*WHAT YOU WILL DO*. Please reproduce the lines of the records below from the one holding "(BOE JUNIO de" through the one holding "Požar u Kladnju", inclusive, skipping all pictures.

*Items from a data source*.
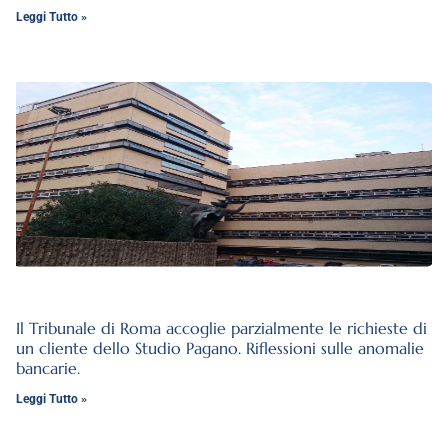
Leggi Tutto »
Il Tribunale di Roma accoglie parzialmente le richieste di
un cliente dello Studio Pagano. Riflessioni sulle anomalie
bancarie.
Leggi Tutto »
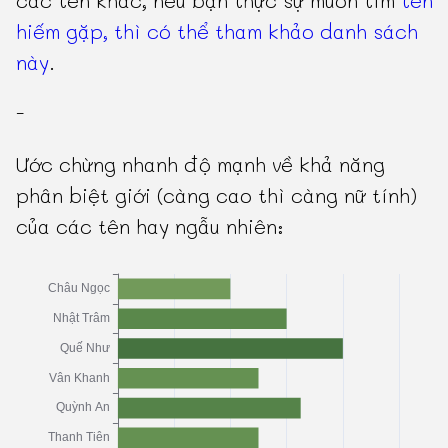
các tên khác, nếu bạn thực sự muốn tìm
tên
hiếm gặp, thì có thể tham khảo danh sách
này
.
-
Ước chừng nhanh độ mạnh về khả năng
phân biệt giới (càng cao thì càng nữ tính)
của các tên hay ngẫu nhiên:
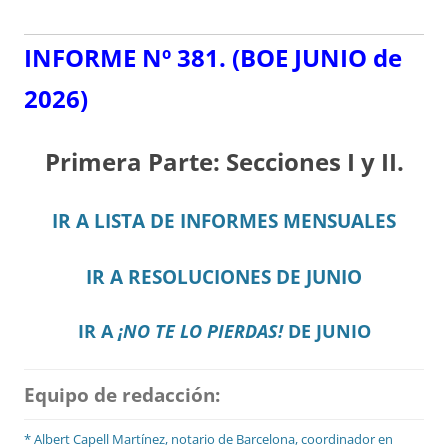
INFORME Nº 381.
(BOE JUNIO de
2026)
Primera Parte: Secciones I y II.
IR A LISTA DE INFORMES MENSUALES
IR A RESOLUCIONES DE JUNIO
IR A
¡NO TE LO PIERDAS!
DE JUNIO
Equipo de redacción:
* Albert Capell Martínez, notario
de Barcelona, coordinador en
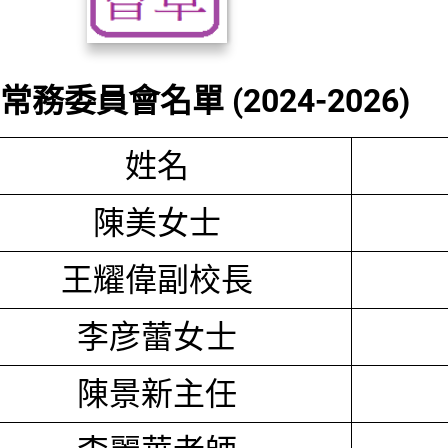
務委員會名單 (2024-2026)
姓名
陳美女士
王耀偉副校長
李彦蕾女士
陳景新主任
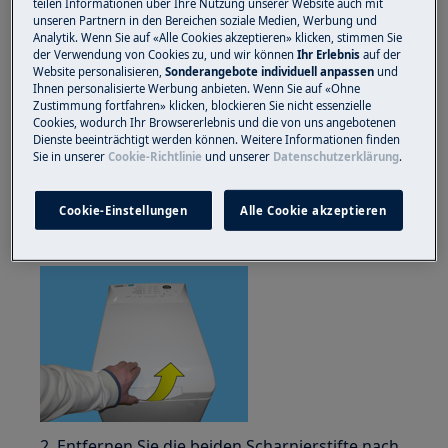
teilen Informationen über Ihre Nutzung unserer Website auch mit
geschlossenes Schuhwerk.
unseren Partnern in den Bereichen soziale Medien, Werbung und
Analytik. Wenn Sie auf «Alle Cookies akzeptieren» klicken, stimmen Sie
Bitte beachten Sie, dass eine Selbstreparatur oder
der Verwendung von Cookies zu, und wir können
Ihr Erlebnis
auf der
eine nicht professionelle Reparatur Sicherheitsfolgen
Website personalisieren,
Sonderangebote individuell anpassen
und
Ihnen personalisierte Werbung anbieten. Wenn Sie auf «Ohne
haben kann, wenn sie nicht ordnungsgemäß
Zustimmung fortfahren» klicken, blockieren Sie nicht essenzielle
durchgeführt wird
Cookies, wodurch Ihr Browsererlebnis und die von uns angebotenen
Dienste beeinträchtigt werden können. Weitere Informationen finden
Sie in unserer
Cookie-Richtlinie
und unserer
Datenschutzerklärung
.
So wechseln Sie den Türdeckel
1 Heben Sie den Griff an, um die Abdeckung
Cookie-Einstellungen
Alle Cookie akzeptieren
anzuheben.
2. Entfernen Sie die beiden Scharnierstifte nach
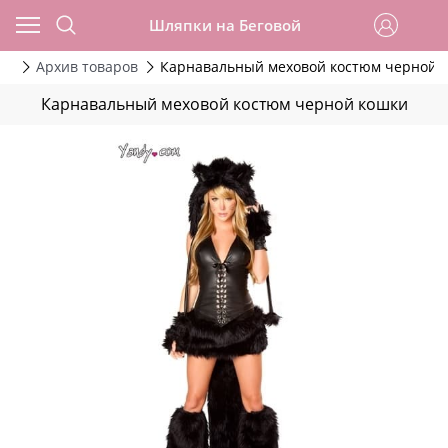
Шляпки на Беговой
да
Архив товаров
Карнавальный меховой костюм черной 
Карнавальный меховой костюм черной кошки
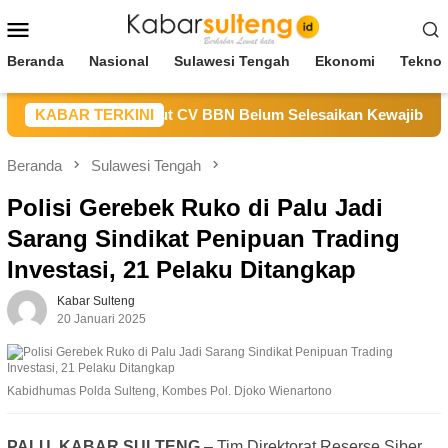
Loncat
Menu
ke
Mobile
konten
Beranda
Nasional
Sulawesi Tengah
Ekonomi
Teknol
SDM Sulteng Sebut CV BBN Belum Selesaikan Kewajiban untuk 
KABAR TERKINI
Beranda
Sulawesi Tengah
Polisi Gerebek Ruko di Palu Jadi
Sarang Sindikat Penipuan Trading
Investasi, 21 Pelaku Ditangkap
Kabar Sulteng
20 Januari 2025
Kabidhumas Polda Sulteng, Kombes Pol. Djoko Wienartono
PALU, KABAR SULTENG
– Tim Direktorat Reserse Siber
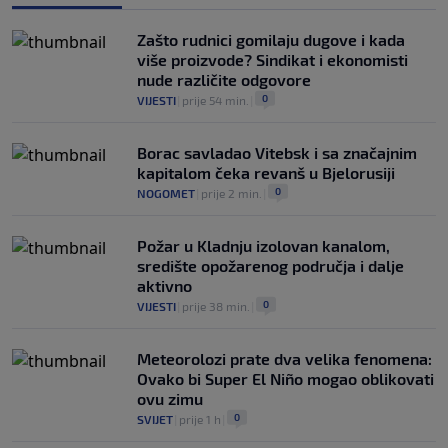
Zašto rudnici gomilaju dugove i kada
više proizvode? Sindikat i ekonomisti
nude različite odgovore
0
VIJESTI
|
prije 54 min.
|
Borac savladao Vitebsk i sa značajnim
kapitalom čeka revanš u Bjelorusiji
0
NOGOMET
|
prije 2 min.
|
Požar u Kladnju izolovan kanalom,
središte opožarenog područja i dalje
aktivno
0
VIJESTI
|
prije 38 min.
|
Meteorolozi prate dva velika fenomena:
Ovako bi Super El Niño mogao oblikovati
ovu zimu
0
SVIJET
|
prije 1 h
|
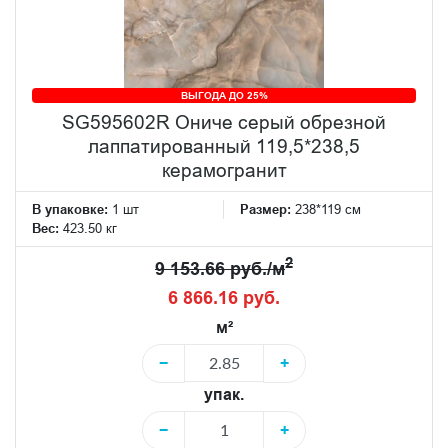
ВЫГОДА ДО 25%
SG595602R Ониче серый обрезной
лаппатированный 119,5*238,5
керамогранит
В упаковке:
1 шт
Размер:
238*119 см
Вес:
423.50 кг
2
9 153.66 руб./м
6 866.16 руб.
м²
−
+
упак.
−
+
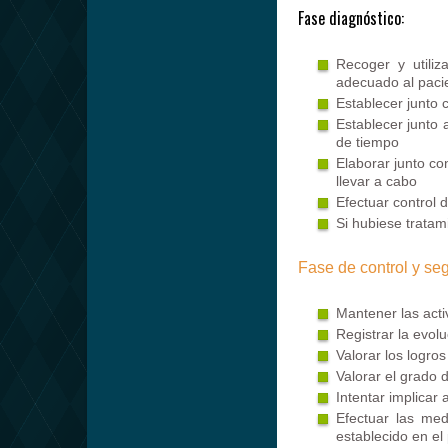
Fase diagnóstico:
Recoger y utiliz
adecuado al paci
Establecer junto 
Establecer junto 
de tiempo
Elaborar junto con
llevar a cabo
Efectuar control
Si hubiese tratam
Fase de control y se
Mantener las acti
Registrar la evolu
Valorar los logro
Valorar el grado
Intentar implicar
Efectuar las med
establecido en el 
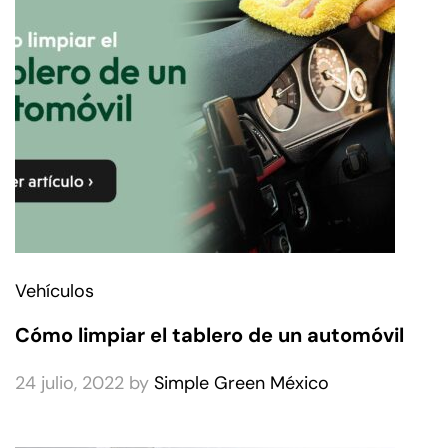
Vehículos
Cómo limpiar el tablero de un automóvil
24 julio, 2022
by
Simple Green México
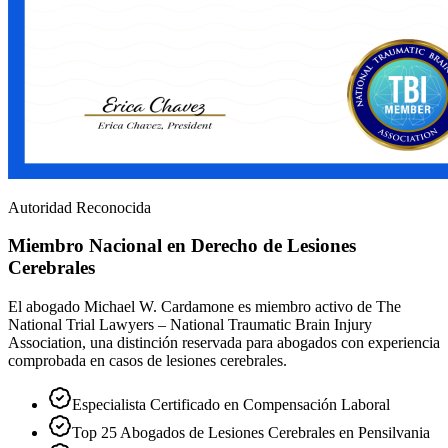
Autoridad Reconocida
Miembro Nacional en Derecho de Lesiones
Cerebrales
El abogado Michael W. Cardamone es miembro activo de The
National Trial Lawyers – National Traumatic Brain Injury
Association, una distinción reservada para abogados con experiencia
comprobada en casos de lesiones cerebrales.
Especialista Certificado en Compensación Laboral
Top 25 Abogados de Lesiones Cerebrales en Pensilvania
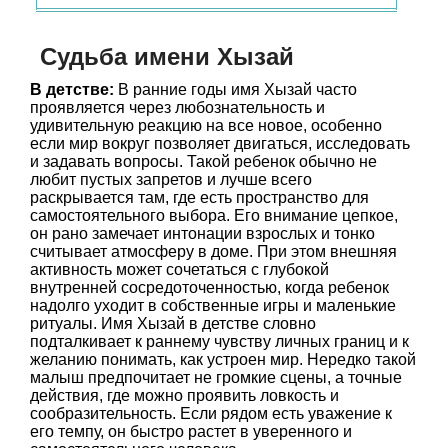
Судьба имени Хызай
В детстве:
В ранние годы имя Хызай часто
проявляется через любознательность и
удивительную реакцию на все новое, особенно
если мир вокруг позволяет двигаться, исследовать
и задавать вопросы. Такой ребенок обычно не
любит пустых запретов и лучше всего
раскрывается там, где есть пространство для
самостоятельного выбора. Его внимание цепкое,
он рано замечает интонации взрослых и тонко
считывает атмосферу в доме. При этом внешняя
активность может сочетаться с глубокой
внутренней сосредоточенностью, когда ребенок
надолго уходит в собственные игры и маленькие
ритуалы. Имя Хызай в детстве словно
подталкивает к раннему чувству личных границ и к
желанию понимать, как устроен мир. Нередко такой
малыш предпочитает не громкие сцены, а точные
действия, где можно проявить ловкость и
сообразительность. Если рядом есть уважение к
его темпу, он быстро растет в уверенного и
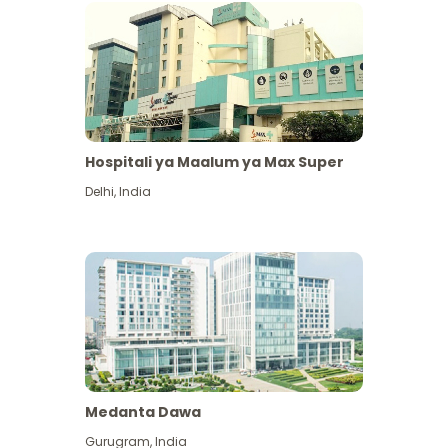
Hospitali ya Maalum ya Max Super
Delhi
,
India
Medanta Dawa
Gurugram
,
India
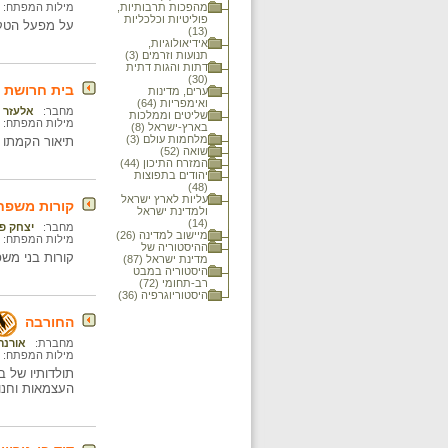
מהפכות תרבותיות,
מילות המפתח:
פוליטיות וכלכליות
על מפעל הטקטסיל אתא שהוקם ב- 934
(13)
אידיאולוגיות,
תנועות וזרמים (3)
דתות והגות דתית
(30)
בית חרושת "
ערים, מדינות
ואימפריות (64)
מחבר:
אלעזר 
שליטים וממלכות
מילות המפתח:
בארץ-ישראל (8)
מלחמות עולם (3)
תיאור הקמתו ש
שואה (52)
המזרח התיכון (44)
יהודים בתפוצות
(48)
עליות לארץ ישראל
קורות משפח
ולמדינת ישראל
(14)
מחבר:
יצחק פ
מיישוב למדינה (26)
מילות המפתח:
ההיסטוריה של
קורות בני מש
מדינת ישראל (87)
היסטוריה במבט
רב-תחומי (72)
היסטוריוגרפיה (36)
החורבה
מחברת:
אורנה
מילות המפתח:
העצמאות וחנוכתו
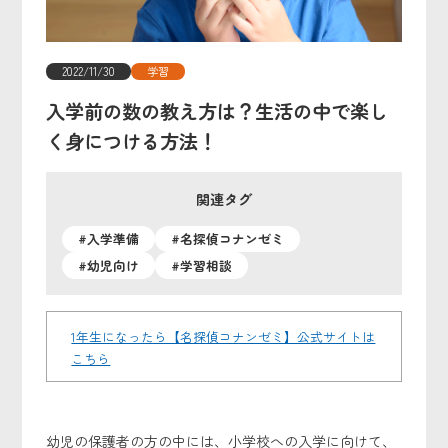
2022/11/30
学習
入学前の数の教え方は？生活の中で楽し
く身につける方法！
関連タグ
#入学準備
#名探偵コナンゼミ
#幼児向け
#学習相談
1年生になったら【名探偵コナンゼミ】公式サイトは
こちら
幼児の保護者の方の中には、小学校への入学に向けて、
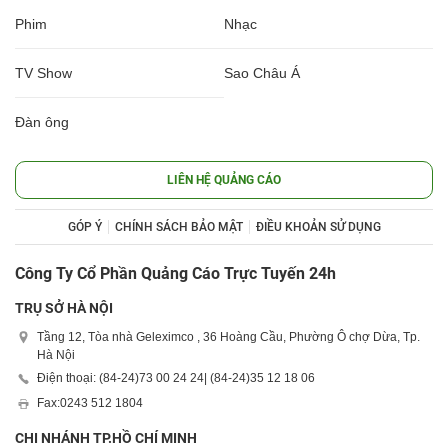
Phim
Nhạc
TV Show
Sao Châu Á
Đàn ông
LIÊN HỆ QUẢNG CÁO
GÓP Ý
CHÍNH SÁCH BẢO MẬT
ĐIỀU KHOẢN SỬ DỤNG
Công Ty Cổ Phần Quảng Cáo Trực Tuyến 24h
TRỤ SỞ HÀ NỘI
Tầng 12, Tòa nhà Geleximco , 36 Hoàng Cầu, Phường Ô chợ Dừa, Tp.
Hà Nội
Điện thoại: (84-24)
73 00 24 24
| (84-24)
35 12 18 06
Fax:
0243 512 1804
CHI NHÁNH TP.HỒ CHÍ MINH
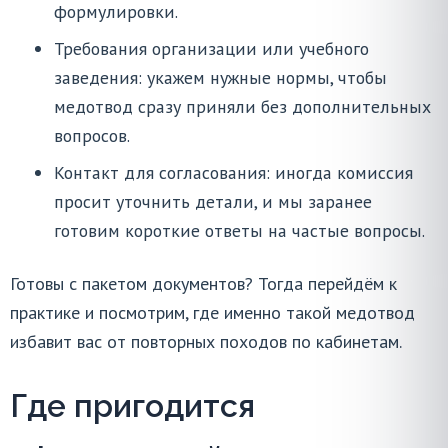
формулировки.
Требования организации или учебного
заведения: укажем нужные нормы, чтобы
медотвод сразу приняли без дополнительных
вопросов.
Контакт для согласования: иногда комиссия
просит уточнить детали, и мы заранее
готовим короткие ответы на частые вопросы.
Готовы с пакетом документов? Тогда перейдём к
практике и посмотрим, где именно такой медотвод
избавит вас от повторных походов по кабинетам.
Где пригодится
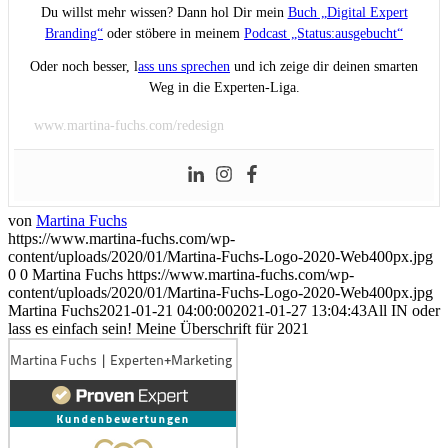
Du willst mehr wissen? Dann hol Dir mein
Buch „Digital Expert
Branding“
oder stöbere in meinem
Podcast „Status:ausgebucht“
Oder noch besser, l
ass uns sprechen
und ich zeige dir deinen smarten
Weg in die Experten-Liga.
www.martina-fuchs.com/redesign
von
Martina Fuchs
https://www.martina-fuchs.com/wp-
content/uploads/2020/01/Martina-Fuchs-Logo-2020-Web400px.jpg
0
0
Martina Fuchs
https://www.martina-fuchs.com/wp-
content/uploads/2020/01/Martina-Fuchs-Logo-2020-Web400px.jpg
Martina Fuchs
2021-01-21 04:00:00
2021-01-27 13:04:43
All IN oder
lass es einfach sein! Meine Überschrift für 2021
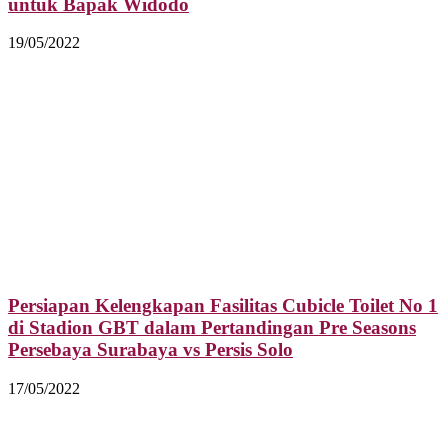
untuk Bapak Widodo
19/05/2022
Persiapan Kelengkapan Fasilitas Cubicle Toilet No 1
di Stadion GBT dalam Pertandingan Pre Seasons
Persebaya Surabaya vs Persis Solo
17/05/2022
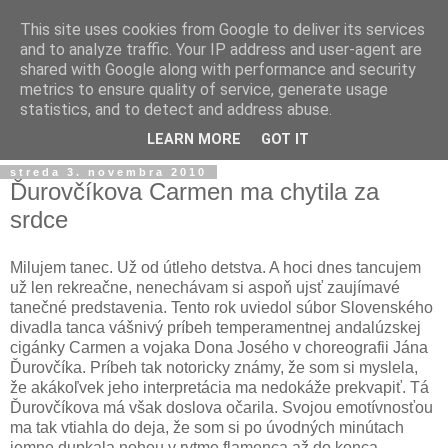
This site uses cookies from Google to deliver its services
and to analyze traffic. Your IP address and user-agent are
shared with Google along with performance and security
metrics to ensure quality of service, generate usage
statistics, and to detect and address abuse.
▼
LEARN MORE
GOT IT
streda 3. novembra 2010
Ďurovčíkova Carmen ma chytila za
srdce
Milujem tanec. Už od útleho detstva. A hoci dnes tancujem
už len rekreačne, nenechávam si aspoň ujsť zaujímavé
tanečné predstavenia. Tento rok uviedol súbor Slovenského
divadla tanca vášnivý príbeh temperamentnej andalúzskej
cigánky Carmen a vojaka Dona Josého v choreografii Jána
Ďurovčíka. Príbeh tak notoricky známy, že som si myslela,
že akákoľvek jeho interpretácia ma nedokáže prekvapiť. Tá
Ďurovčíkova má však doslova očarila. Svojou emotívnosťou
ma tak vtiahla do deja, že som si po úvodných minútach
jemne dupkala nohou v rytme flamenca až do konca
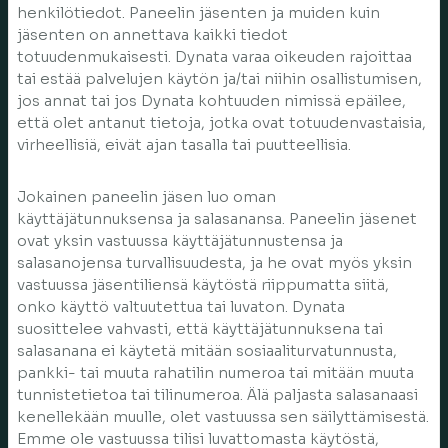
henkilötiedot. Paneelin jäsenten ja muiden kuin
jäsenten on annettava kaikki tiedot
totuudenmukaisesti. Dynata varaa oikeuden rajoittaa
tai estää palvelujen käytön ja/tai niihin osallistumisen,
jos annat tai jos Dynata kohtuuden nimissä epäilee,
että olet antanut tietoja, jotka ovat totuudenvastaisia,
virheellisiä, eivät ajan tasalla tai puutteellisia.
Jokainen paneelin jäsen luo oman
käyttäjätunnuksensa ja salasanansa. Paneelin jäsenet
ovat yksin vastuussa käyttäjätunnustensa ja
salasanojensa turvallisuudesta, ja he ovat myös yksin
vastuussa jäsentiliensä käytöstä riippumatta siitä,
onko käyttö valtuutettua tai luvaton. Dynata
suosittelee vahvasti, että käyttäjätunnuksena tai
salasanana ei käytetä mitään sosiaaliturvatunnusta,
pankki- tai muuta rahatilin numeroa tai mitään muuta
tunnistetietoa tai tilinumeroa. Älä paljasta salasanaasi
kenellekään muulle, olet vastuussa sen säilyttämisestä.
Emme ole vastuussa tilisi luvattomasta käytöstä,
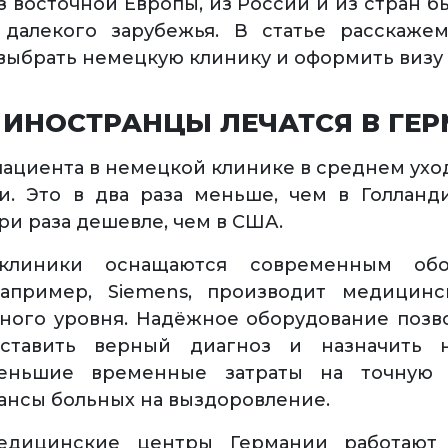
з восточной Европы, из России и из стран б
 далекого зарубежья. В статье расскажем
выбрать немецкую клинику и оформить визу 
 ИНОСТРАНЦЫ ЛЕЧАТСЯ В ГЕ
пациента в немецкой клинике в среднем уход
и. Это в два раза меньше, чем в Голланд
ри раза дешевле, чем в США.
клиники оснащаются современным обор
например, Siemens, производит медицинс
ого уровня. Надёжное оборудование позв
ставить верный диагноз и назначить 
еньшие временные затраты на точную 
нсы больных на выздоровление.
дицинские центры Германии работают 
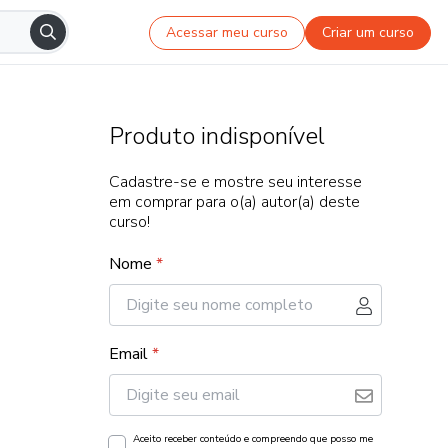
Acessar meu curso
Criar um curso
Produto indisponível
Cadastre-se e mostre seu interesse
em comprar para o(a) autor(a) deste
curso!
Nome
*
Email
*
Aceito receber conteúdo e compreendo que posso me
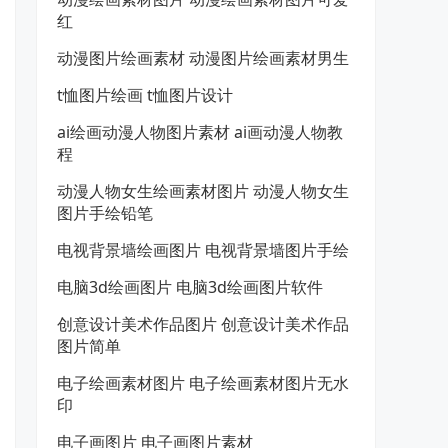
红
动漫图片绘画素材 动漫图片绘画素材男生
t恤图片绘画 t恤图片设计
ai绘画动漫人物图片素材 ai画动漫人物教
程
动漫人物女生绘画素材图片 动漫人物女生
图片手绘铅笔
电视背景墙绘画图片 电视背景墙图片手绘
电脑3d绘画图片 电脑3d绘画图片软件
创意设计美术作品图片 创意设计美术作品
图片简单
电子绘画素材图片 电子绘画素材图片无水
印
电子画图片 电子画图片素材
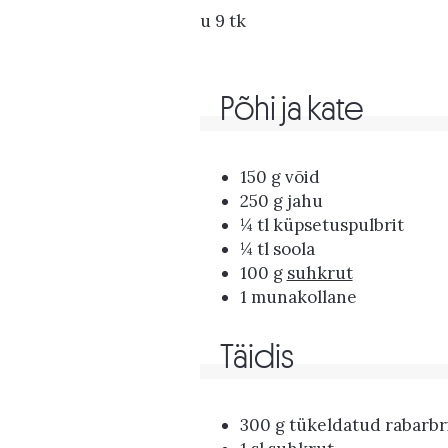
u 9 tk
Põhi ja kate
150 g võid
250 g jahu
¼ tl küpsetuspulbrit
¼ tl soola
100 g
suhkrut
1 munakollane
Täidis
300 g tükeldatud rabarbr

*EXERCISE ANSWER*.
(BOE JUNIO de
2026)
Primera Parte: Secciones I y II.
IR A LISTA DE INFORMES MENSUALES
IR A RESOLUCIONES DE JUNIO
IR A
¡NO TE LO PIERDAS!
DE JUNIO
Equipo de redacción:
* Albert Capell Martínez, notario
de Barcelona, coordinador en
務委員會名單 (2024-2026)
姓名
陳美女士
王耀偉副校長
李彦蕾女士
陳景新主任
teilen Informationen über Ihre Nutzung unserer Website auch mit
geschlossenes Schuhwerk.
unseren Partnern in den Bereichen soziale Medien, Werbung und
Analytik. Wenn Sie auf «Alle Cookies akzeptieren» klicken, stimmen Sie
Bitte beachten Sie, dass eine Selbstreparatur oder
der Verwendung von Cookies zu, und wir können
Ihr Erlebnis
auf der
eine nicht professionelle Reparatur Sicherheitsfolgen
Website personalisieren,
Sonderangebote individuell anpassen
und
Ihnen personalisierte Werbung anbieten. Wenn Sie auf «Ohne
haben kann, wenn sie nicht ordnungsgemäß
Zustimmung fortfahren» klicken, blockieren Sie nicht essenzielle
durchgeführt wird
Cookies, wodurch Ihr Browsererlebnis und die von uns angebotenen
Dienste beeinträchtigt werden können. Weitere Informationen finden
Sie in unserer
Cookie-Richtlinie
und unserer
Datenschutzerklärung
.
So wechseln Sie den Türdeckel
1 Heben Sie den Griff an, um die Abdeckung
Cookie-Einstellungen
Alle Cookie akzeptieren
anzuheben.
2. Entfernen Sie die beiden Scharnierstifte nach
Шляпки на Беговой
да
Архив товаров
Карнавальный меховой костюм черной 
Карнавальный меховой костюм черной кошки
Loncat
Menu
ke
Mobile
konten
Beranda
Nasional
Sulawesi Tengah
Ekonomi
Teknol
SDM Sulteng Sebut CV BBN Belum Selesaikan Kewajiban untuk 
KABAR TERKINI
Beranda
Sulawesi Tengah
Polisi Gerebek Ruko di Palu Jadi
Sarang Sindikat Penipuan Trading
Investasi, 21 Pelaku Ditangkap
Kabar Sulteng
20 Januari 2025
Kabidhumas Polda Sulteng, Kombes Pol. Djoko Wienartono
PALU, KABAR SULTENG
– Tim Direktorat Reserse Siber
Zašto rudnici gomilaju dugove i kada
više proizvode? Sindikat i ekonomisti
nude različite odgovore
0
VIJESTI
|
prije 54 min.
|
Borac savladao Vitebsk i sa značajnim
kapitalom čeka revanš u Bjelorusiji
0
NOGOMET
|
prije 2 min.
|
Požar u Kladnju izolovan kanalom,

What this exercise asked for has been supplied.